9 MAI : L’UKRAINE DIVISEE

entre partisans et opposants à la célébration de la « victoire sur le fascisme »

Le conflit « des mémoires » n’en finit pas de déchirer l’Ukraine, cette année plus encore que les précédentes, il s’aiguise à l’approche de la date « sacrée » du 9 mai anniversaire de la capitulation nazie. (8 mai en Europe occidentale)
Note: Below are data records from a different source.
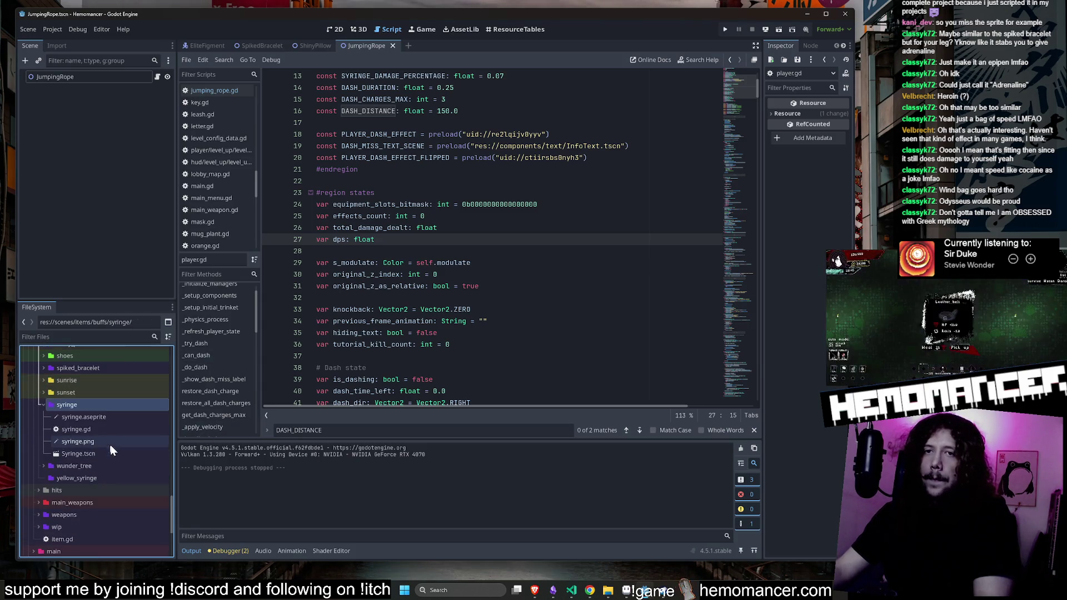
pyautogui.rightClick(93, 478)
# Create a new scene named YellowSyringe in the yellow_syringe folder
pyautogui.moveTo(149, 399)
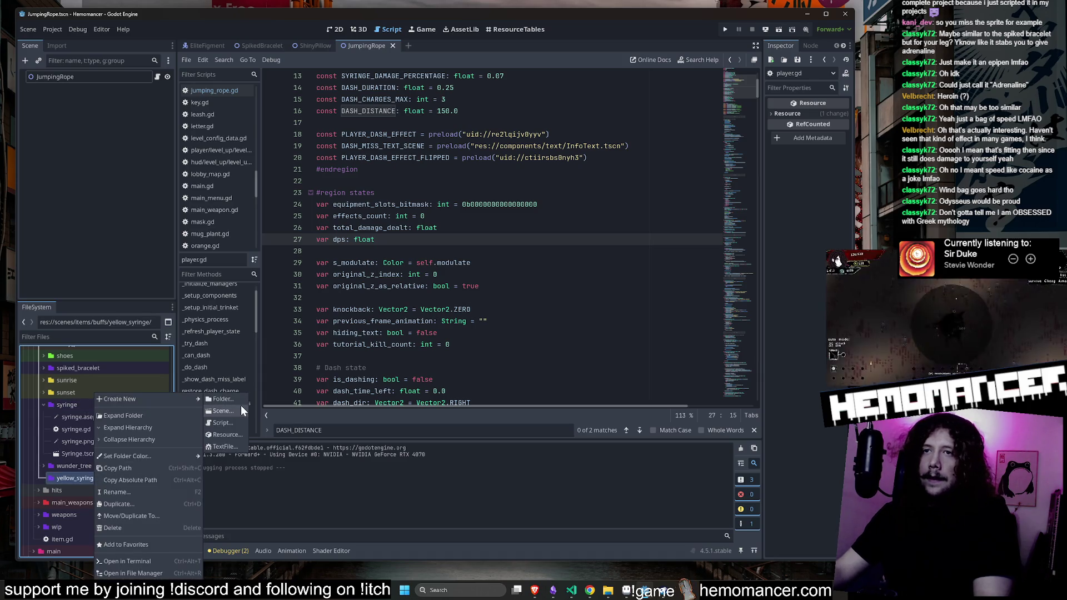
pyautogui.click(232, 413)
pyautogui.write('Yellow')
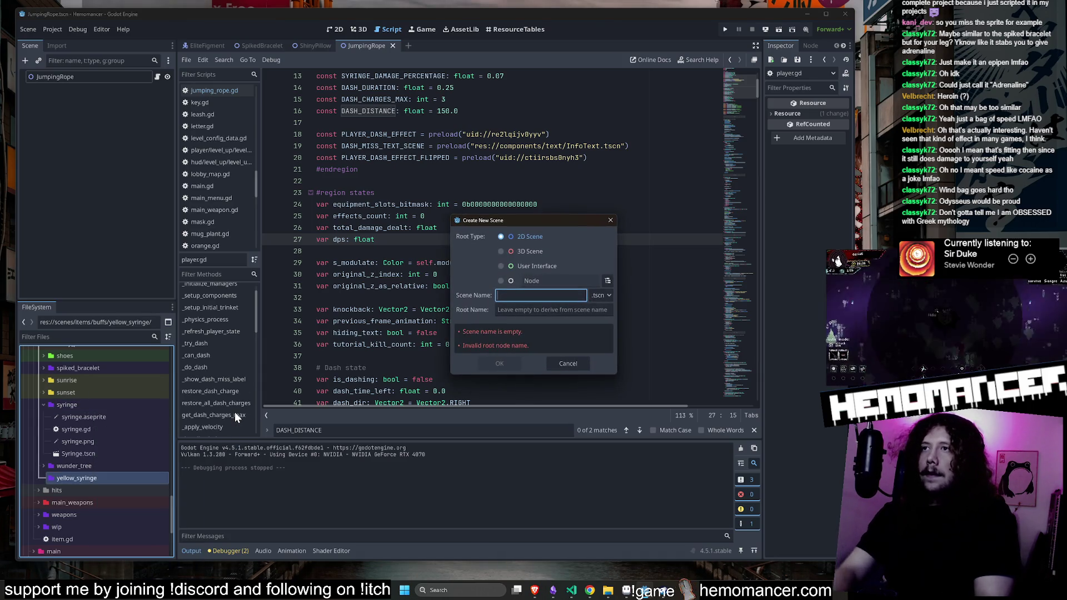
pyautogui.write('Syringe')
Comment serait-il encore possible que l’Ukraine et la Russie célèbrent leur lutte commune d’autrefois alors qu’elles s’affrontent désormais, et que l’un et l’autre pouvoir, à Moscou et Kiev, cultivent des « patriotismes » incompatibles et hostiles l’un à l’autre ? La frontière, cependant, ne passe pas entre les deux états, elle traverse l’Ukraine, d’une région à l’autre et parfois au sein des familles. Nombre de villages ukrainiens, surtout à l’Ouest, ont vu à l’époque leurs jeunes hommes, les uns prendre part aux combats de l’Armée Rouge et des Partisans soviétiques, les autres s’engager dans la SS et les « polizei » nazis. Si le premier camp était de loin majoritaire, en tous cas à l’Est et au Centre du pays, le deuxième camp est celui qui a désormais la cote, étant identifié comme « précurseur du combat pour l’Indépendance » et l’état-nation né après 1991, les « rouges » ayant contribué, selon la propagande actuelle, au remplacement d’une occupation (allemande) par l’autre (russe). Dans la pratique, cependant, les familles ukrainiennes avaient l’habitude d’honorer leurs parents « rouges », de fleurir leurs tombes, et ce n’est que récemment, en Galicie (Ouest) que des monuments et des tombes sont aménagés à la mémoire des « martyrs » de la SS et de l’Armée des Insurgés réputés avoir lutté « contre tous les occupants », russes, allemands et polonais, une interprétation pour le moins controversée de cette armée fondée sur l’idéologie fasciste, raciste et antisémite de l’Organisation des Nationalistes Ukrainiens (OUN) dont l’héritage de « lutte pour l’indépendance » est revendiqué par la plupart des nationalistes. Il n’est certes pas question de « réhabiliter le fascisme » mais au contraire de démontrer que l’OUN et ses armées constituaient une forme de résistance sur plusieurs fronts : antinazi et antistalinien.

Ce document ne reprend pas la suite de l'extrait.